Task requirements: Translate this sentence from the text on the Time Variance Authority into Spanish: "Another example of their seemingly anachronistic technology is a time machine shaped like an old locomotive."

Selected text:
On occasion, the TVA hires mercenaries for use in the more dangerous missions, such as Justice Peace and Death's Head. These mercenaries often lose limbs which the TVA replaces with clunky robotic parts. Another example of their seemingly anachronistic technology is a time machine shaped like an old locomotive. Professor Justin Alphonse Gamble, a pastiche of the Doctor, is a renegade from the TVA.

Known staff members
 Mr. Alternity – Upper management
 First Secretary
 Professor Justin Alphonse Gamble – A former employee, resigned and stole one of the time capsules
 Justice Mills – A member who appears briefly in a flashback. 
  – The last survivor of the Time Variance Authority who is present at the end of time.
 Mobius M. Mobius – A bureaucrat and middle management, attempted to discipline the Fantastic Four for violations of the TVA's laws
 Mr. Orobouros – A future clone of Mr. Paradox, ceased to exist when Clockwise used the Retro-Active Cannon on Paradox
 Mr. Paradox – He ceased to exist when Clockwise blasted him with the Retro-Active Cannon
 Mr. Tesseract (Junior Management) – A subordinate to Mobius, he was assigned to reconstruct the lost data from Earth-616
 Time Zone Manager
 Time Variance Authority Police Department – A time police group that accompanied Justice Peace in effort to capture Godwulf
 Justice Peace – A former freelance agent. He was punished for infractions of time travel. Currently a member of the Federal Police and Special Services Units that are based in Brooklynopolis
 Justice Might, Justice Truth, and Justice Liberty – Three time police officers who aided Mobius in recapturing the Fantastic Four while they were running loose inside the Null-Time Zone.
 Justice Love – A TVA agent and Justice Peace's partner. She appears to have legal training. 
 Justice Goodwill – A court officer. He ceased to exist when Clockwise blasted him with the Retro-Active Cannon.
  – A group of beings created by He Who Remains to protect time.
  – The armored agents of the TVA who are assigned to guard the TVA's facilities from the Null-Time Zone and extract the disruptive entities that come from the other time periods. Each of its members are either a clone, a cyborg, or a robot.

In other media

Marvel Cinematic Universe

 Chronicoms, based on the lower-ranked TVA chronomonitors, appear in the Marvel Cinematic Universe (MCU) / ABC series Agents of S.H.I.E.L.D.

Saved data entries
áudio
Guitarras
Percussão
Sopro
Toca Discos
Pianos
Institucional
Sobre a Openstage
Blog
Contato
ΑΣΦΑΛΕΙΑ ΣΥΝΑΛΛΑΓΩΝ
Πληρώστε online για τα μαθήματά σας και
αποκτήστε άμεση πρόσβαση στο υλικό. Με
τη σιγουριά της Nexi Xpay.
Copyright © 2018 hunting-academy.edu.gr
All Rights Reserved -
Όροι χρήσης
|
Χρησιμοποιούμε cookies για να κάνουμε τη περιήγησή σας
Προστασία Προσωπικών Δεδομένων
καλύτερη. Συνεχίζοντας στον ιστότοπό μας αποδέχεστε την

--

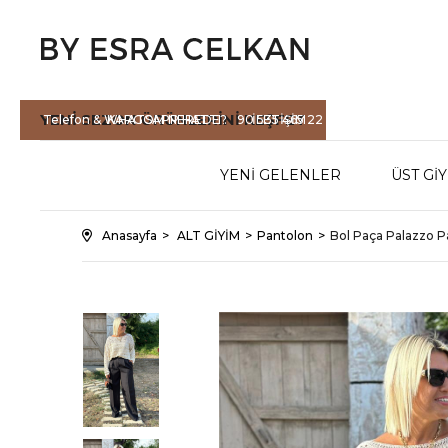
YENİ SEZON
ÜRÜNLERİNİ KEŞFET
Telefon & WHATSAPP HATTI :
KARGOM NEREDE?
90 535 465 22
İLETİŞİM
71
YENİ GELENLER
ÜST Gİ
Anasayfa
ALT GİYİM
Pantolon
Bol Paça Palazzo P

Answer space: Otro ejemplo de su tecnología aparentemente anacrónica es una máquina del tiempo con forma de locomotora antigua.